### Exercise details
Read through the data and report every line in which the word "Pessac" occurs.

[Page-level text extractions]
* * *

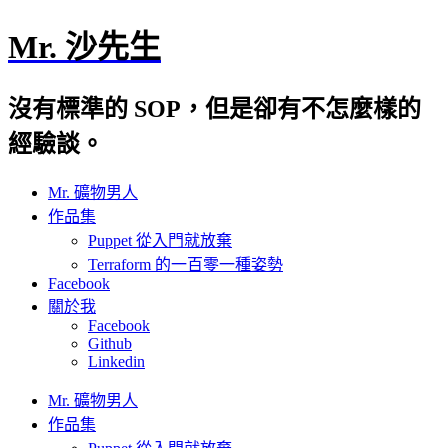
Mr. 沙先生
沒有標準的 SOP，但是卻有不怎麼樣的
經驗談。
Mr. 礦物男人
作品集
Puppet 從入門就放棄
Terraform 的一百零一種姿勢
Facebook
關於我
Facebook
Github
Linkedin
Mr. 礦物男人
作品集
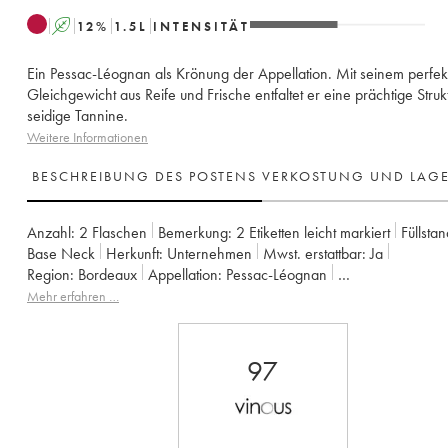
A
12
%
1.5
L
INTENSITÄT
Ein Pessac-Léognan als Krönung der Appellation. Mit seinem perfek
Gleichgewicht aus Reife und Frische entfaltet er eine prächtige Struk
seidige Tannine.
Weitere Informationen
BESCHREIBUNG DES POSTENS
VERKOSTUNG UND LAG
Anzahl:
2 Flaschen
Bemerkung:
2 Etiketten leicht markiert
Füllstan
Base Neck
Herkunft:
unternehmen
Mwst. erstattbar:
ja
Region:
Bordeaux
Appellation:
Pessac-Léognan
Klassifizierung:
Cru classé de graves (Cru klassifiziert)
Mehr erfahren …
Eigentümer:
Famille Cathiard
97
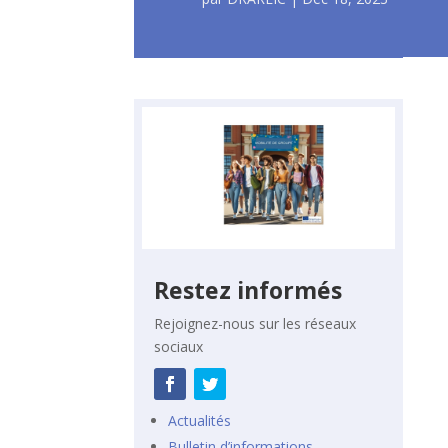
Restez informés
Rejoignez-nous sur les réseaux
sociaux
Actualités
Bulletin d’informations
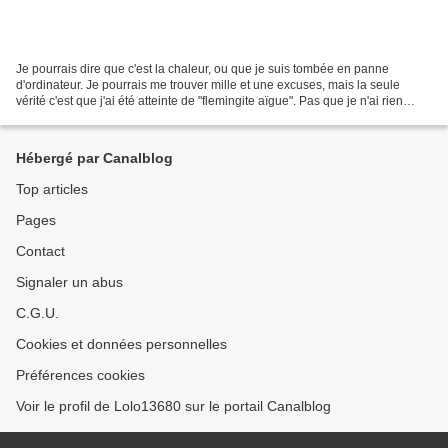
Je pourrais dire que c'est la chaleur, ou que je suis tombée en panne
d'ordinateur. Je pourrais me trouver mille et une excuses, mais la seule
vérité c'est que j'ai été atteinte de "flemingite aïgue". Pas que je n'ai rien
bricolé depuis le dernier billet...
Hébergé par Canalblog
Top articles
Pages
Contact
Signaler un abus
C.G.U.
Cookies et données personnelles
Préférences cookies
Voir le profil de Lolo13680 sur le portail Canalblog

* * *

### Response box
Ein Pessac-Léognan als Krönung der Appellation. Mit seinem perfek
Pessac-Léognan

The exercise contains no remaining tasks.